Inadequate nutrition doesn't meet the body's energy requirements. This causes children to tire quickly or not be able to keep up physically with others their same age.
Illness and frequent, or prolonged, hospitalizations may prevent the child from getting enough stimuli that help with development. This includes being played with, talked to, held, or touched.
Parents of children with congenital heart disease can play help promote their child's development. Doctors, nurses, physical therapists, and other healthcare team members will provide guidelines that are tailored for each child. Some ways that parents can encourage the development of their children include:
Touching and talking to your child can soothe him or her and provide reassurance, especially in the intensive care unit or right after surgery, even if he or she has been sedated.
Encourage light physical activity after surgery, as directed by your child's doctor.
Provide your child with a variety of toys and other objects that stimulate his or her senses of hearing, vision, touch, and smell, even while in the hospital. Bring items from home, or ask the hospital staff if they can provide stimulating objects for your child. Many hospitals have special departments designed to help nurture your child's emotional and physical well-being while he or she is a patient.
A physical therapist can help provide exercises that are safe for children of all ages to encourage their development. Ask your child's doctor or nurse if there are any limitations on physical stimulation and exercise.
Allow your child to participate in everyday family activities as much as he or she can tolerate. Children also learn new skills from interaction with brothers, sisters, and friends.

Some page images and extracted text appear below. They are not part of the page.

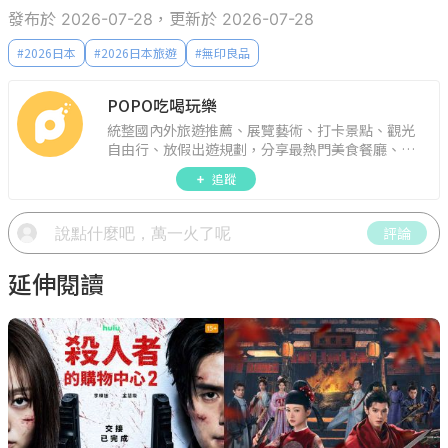
發布於 2026-07-28，更新於 2026-07-28
#
2026日本
#
2026日本旅遊
#
無印良品
POPO吃喝玩樂
統整國內外旅遊推薦、展覽藝術、打卡景點、觀光
自由行、放假出遊規劃，分享最熱門美食餐廳、約
會聚餐、人氣甜點、速食手搖飲、3C科技、心理測
追蹤
驗、星座運勢、生活雜貨、吃喝玩樂實用資訊。
評論
延伸閱讀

Advances in the treatment of children with congenital heart disease have grown tremendously.
These children, however, are seldom “cured,” and the most complex defects often require multiple medicines and other therapies. Complications may develop and repeat interventional or surgical procedures may be required.
Issues related to lifestyle and well-being are important for these children. Such issues include:
College and career choice
Marriage and family
Ability to get health and life insurance
Your child will need regular follow-up care at a center offering adult congenital cardiac care throughout life.
Consult your child's doctor regarding the specific outlook for your child.